Text for analysis Start Marker

Island in the Solomon Islands

Choiseul Island, native name Lauru, is the largest island (2971 km²) of the Choiseul Province, Solomon Islands, at . The administrative headquarters of Choiseul Province is situated in the town of Taro, on Taro Island.

==History==
In 1768, the French explorer Louis Antoine de Bougainville named the island after the then French foreign minister, Étienne François, duc de Choiseul.

The first recorded sighting by Europeans was by the Spanish expedition of Álvaro de Mendaña in April 1568. More precisely the sighting was due to a local voyage done by a small boat, in the accounts the brigantine Santiago, commanded by Maestre de Campo Pedro Ortega Valencia and having Hernán Gallego as pilot. They charted it as San Marcos, and also named the narrow channel separating San Jorge from Santa Isabel Island as the Ortega channel after the commander of the expedition.

In the nineteenth century Choiseul islanders suffered attacks from blackbirding (the often brutal recruitment or kidnapping of labourers for the sugar plantations in Queensland and Fiji).

In April 1885, the German Empire declared a Protectorate over the North Solomon Islands, including Choiseul. In 1900, under the terms of Treaty of Berlin, signed on 14 November 1899, Germany transferred the North Solomon Islands (except for Bougainville and its surrounding islands) to the British Solomon Islands Protectorate in exchange for the British giving up all claims to Samoa. Missionaries settled on Choiseul under both protectorates, converting most of the population to Christianity. In the early 20th century several British and Australian firms began large-scale coconut planting.

Text for analysis End Marker

• To do:
1) Answer these questions using the text on Choiseul Island.
(a) What is the island's native name?
(b) In 1768, after whom did Louis Antoine de Bougainville name the island?
(c) What did the British give up in exchange for the North Solomon Islands transferred to them in 1900?
2) Quote the part of the text on Choiseul Island that opens with the words containing "The first recorded" and closes with "Queensland and Fiji).".

Dataset content Start Marker

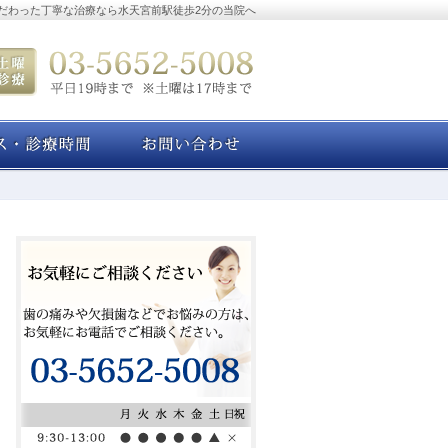
だわった丁寧な治療なら水天宮前駅徒歩2分の当院へ
アクセス・診療時間
お問い合わせ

Dataset content End Marker

• Solutions:
1)
(a) Lauru.
(b) Étienne François, duc de Choiseul, who was then the French foreign minister.
(c) All claims to Samoa.

2)
The first recorded sighting by Europeans was by the Spanish expedition of Álvaro de Mendaña in April 1568. More precisely the sighting was due to a local voyage done by a small boat, in the accounts the brigantine Santiago, commanded by Maestre de Campo Pedro Ortega Valencia and having Hernán Gallego as pilot. They charted it as San Marcos, and also named the narrow channel separating San Jorge from Santa Isabel Island as the Ortega channel after the commander of the expedition.

In the nineteenth century Choiseul islanders suffered attacks from blackbirding (the often brutal recruitment or kidnapping of labourers for the sugar plantations in Queensland and Fiji).